Reproduce all of the listing below without alteration.

BEGIN ENTRIES SUPPLIED

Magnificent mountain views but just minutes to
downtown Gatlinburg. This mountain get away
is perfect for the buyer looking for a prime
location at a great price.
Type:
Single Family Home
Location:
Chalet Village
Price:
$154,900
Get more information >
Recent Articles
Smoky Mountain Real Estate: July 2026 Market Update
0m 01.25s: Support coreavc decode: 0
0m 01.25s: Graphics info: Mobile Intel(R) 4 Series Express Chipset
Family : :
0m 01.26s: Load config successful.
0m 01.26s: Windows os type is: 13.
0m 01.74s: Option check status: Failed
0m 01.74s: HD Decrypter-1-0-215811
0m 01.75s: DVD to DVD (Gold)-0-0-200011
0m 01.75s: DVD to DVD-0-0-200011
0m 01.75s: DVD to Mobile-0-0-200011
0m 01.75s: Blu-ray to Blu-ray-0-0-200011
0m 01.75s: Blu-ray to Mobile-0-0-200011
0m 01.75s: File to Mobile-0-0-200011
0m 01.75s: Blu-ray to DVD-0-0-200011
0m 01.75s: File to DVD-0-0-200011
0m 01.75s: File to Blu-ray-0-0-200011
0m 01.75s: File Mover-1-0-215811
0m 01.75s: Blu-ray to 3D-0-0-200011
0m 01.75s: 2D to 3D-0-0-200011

END ENTRIES SUPPLIED

YOUR RESPONSE
Magnificent mountain views but just minutes to
downtown Gatlinburg. This mountain get away
is perfect for the buyer looking for a prime
location at a great price.
Type:
Single Family Home
Location:
Chalet Village
Price:
$154,900
Get more information >
Recent Articles
Smoky Mountain Real Estate: July 2026 Market Update
0m 01.25s: Support coreavc decode: 0
0m 01.25s: Graphics info: Mobile Intel(R) 4 Series Express Chipset
Family : :
0m 01.26s: Load config successful.
0m 01.26s: Windows os type is: 13.
0m 01.74s: Option check status: Failed
0m 01.74s: HD Decrypter-1-0-215811
0m 01.75s: DVD to DVD (Gold)-0-0-200011
0m 01.75s: DVD to DVD-0-0-200011
0m 01.75s: DVD to Mobile-0-0-200011
0m 01.75s: Blu-ray to Blu-ray-0-0-200011
0m 01.75s: Blu-ray to Mobile-0-0-200011
0m 01.75s: File to Mobile-0-0-200011
0m 01.75s: Blu-ray to DVD-0-0-200011
0m 01.75s: File to DVD-0-0-200011
0m 01.75s: File to Blu-ray-0-0-200011
0m 01.75s: File Mover-1-0-215811
0m 01.75s: Blu-ray to 3D-0-0-200011
0m 01.75s: 2D to 3D-0-0-200011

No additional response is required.